# [Written task]
Each record beneath this sentence is to be transcribed exactly as it reads.

....

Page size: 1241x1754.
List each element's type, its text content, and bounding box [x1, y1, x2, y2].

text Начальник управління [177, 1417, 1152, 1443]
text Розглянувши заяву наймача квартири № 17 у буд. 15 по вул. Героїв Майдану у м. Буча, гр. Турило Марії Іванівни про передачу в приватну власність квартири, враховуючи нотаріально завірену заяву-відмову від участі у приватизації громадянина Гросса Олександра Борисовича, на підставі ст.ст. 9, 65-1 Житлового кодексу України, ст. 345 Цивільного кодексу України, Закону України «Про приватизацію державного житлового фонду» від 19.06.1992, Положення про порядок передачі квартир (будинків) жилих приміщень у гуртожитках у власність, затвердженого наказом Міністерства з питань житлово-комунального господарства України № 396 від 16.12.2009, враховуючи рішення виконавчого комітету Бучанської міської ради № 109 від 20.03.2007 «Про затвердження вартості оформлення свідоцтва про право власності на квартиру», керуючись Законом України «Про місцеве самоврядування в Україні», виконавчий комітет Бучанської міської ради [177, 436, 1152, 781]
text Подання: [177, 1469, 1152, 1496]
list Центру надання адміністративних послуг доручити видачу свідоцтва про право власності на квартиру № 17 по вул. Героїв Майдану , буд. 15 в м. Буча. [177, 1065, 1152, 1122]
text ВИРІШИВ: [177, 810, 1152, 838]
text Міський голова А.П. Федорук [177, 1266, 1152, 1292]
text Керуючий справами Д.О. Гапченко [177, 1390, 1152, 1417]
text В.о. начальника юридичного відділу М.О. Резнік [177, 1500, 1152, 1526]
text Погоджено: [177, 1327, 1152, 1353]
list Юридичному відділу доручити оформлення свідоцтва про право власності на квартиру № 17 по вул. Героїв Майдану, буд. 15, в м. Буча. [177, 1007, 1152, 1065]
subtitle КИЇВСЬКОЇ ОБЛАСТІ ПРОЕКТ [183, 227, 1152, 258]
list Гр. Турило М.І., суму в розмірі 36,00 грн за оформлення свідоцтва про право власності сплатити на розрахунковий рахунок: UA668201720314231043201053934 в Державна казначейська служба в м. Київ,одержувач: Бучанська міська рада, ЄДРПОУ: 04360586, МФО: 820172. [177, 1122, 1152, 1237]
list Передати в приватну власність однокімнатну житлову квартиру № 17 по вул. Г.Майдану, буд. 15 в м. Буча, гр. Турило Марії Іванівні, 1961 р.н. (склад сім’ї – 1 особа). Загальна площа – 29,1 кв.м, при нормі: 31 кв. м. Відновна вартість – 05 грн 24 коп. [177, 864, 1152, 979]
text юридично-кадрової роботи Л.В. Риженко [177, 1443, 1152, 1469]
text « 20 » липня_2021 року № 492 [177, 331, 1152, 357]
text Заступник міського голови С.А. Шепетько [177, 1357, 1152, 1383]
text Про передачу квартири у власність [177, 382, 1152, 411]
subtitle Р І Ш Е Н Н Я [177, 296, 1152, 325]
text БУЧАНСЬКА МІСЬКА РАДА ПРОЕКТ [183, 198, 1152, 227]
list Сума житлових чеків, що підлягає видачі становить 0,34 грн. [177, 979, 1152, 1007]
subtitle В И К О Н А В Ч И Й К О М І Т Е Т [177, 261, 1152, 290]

....

# [Response to the task]
Page size: 1241x1754.
List each element's type, its text content, and bounding box [x1, y1, x2, y2].

text Начальник управління [177, 1417, 1152, 1443]
text Розглянувши заяву наймача квартири № 17 у буд. 15 по вул. Героїв Майдану у м. Буча, гр. Турило Марії Іванівни про передачу в приватну власність квартири, враховуючи нотаріально завірену заяву-відмову від участі у приватизації громадянина Гросса Олександра Борисовича, на підставі ст.ст. 9, 65-1 Житлового кодексу України, ст. 345 Цивільного кодексу України, Закону України «Про приватизацію державного житлового фонду» від 19.06.1992, Положення про порядок передачі квартир (будинків) жилих приміщень у гуртожитках у власність, затвердженого наказом Міністерства з питань житлово-комунального господарства України № 396 від 16.12.2009, враховуючи рішення виконавчого комітету Бучанської міської ради № 109 від 20.03.2007 «Про затвердження вартості оформлення свідоцтва про право власності на квартиру», керуючись Законом України «Про місцеве самоврядування в Україні», виконавчий комітет Бучанської міської ради [177, 436, 1152, 781]
text Подання: [177, 1469, 1152, 1496]
list Центру надання адміністративних послуг доручити видачу свідоцтва про право власності на квартиру № 17 по вул. Героїв Майдану , буд. 15 в м. Буча. [177, 1065, 1152, 1122]
text ВИРІШИВ: [177, 810, 1152, 838]
text Міський голова А.П. Федорук [177, 1266, 1152, 1292]
text Керуючий справами Д.О. Гапченко [177, 1390, 1152, 1417]
text В.о. начальника юридичного відділу М.О. Резнік [177, 1500, 1152, 1526]
text Погоджено: [177, 1327, 1152, 1353]
list Юридичному відділу доручити оформлення свідоцтва про право власності на квартиру № 17 по вул. Героїв Майдану, буд. 15, в м. Буча. [177, 1007, 1152, 1065]
subtitle КИЇВСЬКОЇ ОБЛАСТІ ПРОЕКТ [183, 227, 1152, 258]
list Гр. Турило М.І., суму в розмірі 36,00 грн за оформлення свідоцтва про право власності сплатити на розрахунковий рахунок: UA668201720314231043201053934 в Державна казначейська служба в м. Київ,одержувач: Бучанська міська рада, ЄДРПОУ: 04360586, МФО: 820172. [177, 1122, 1152, 1237]
list Передати в приватну власність однокімнатну житлову квартиру № 17 по вул. Г.Майдану, буд. 15 в м. Буча, гр. Турило Марії Іванівні, 1961 р.н. (склад сім’ї – 1 особа). Загальна площа – 29,1 кв.м, при нормі: 31 кв. м. Відновна вартість – 05 грн 24 коп. [177, 864, 1152, 979]
text юридично-кадрової роботи Л.В. Риженко [177, 1443, 1152, 1469]
text « 20 » липня_2021 року № 492 [177, 331, 1152, 357]
text Заступник міського голови С.А. Шепетько [177, 1357, 1152, 1383]
text Про передачу квартири у власність [177, 382, 1152, 411]
subtitle Р І Ш Е Н Н Я [177, 296, 1152, 325]
text БУЧАНСЬКА МІСЬКА РАДА ПРОЕКТ [183, 198, 1152, 227]
list Сума житлових чеків, що підлягає видачі становить 0,34 грн. [177, 979, 1152, 1007]
subtitle В И К О Н А В Ч И Й К О М І Т Е Т [177, 261, 1152, 290]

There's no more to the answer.